* Parts of the exercise:
[1] According to the pull request text on the new 4-bit GEMM kernels, which range of GPUs sees the 4-bit inference speedup?
[2] Print the passage of the 4-bit GEMM kernel pull request from "Conversation" to "provides an advantage.".
[3] Proceed with the description of the 4-bit GEMM kernel pull request, starting after its last sentence.

Skip to content

[CUDA] New 4bit GEMM kernels for inference#1949

Open
matthewdouglas wants to merge 7 commits into
mainfrom
gemm4bit
Open

[CUDA] New 4bit GEMM kernels for inference#1949
matthewdouglas wants to merge 7 commits into
mainfrom
gemm4bit

Conversation

@matthewdouglas
Copy link
Copy Markdown
Member

@matthewdouglas matthewdouglas commented May 15, 2026

TL;DR

4-bit inference is up to 4x faster at batch serving sizes (i.e. 2-64) across GPUs from Turing through Blackwell. Gains are largest at smaller batches. In many cases the new kernel is faster at batch size of 1 also. We also see improvements when using nested quantization, where the fusion in the new kernels provides an advantage.

Summary

This PR adds new custom fused 4-bit dequantize+GEMM kernels. It is intended to replace both the existing batch size 1 path (GEMV kernel) and thedequantize + F.linear path for small-to-medium batch sizes. The new kernels additionally fuse the nested absmax dequantization and optional bias addition.

(Stored data)
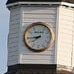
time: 7:43
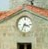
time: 3:35
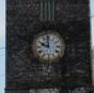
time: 9:59
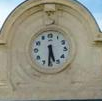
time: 5:31
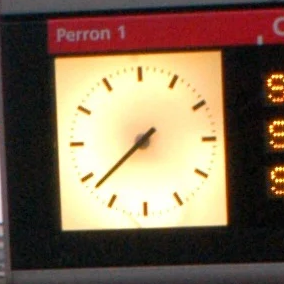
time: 7:38
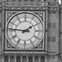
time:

* Task-by-task results:
[1] GPUs from Turing through Blackwell.

[2]
Conversation

@matthewdouglas
Copy link
Copy Markdown
Member

@matthewdouglas matthewdouglas commented May 15, 2026

TL;DR

4-bit inference is up to 4x faster at batch serving sizes (i.e. 2-64) across GPUs from Turing through Blackwell. Gains are largest at smaller batches. In many cases the new kernel is faster at batch size of 1 also. We also see improvements when using nested quantization, where the fusion in the new kernels provides an advantage.

[3]
New kernels

There are three new kernel tiers, selected automatically at runtime via heuristics calibrated with benchmarks on T4, A10, A100, RTX 4090, L4, L40S, H100, H200, B200, and RTX PRO 6000. The heuristics are expected to generalize well across most hardware on sm75+. Note that while the SIMT kernel does compile and should work on Pascal and Volta, we did not perform benchmarks there and will dispatch to it more conservatively.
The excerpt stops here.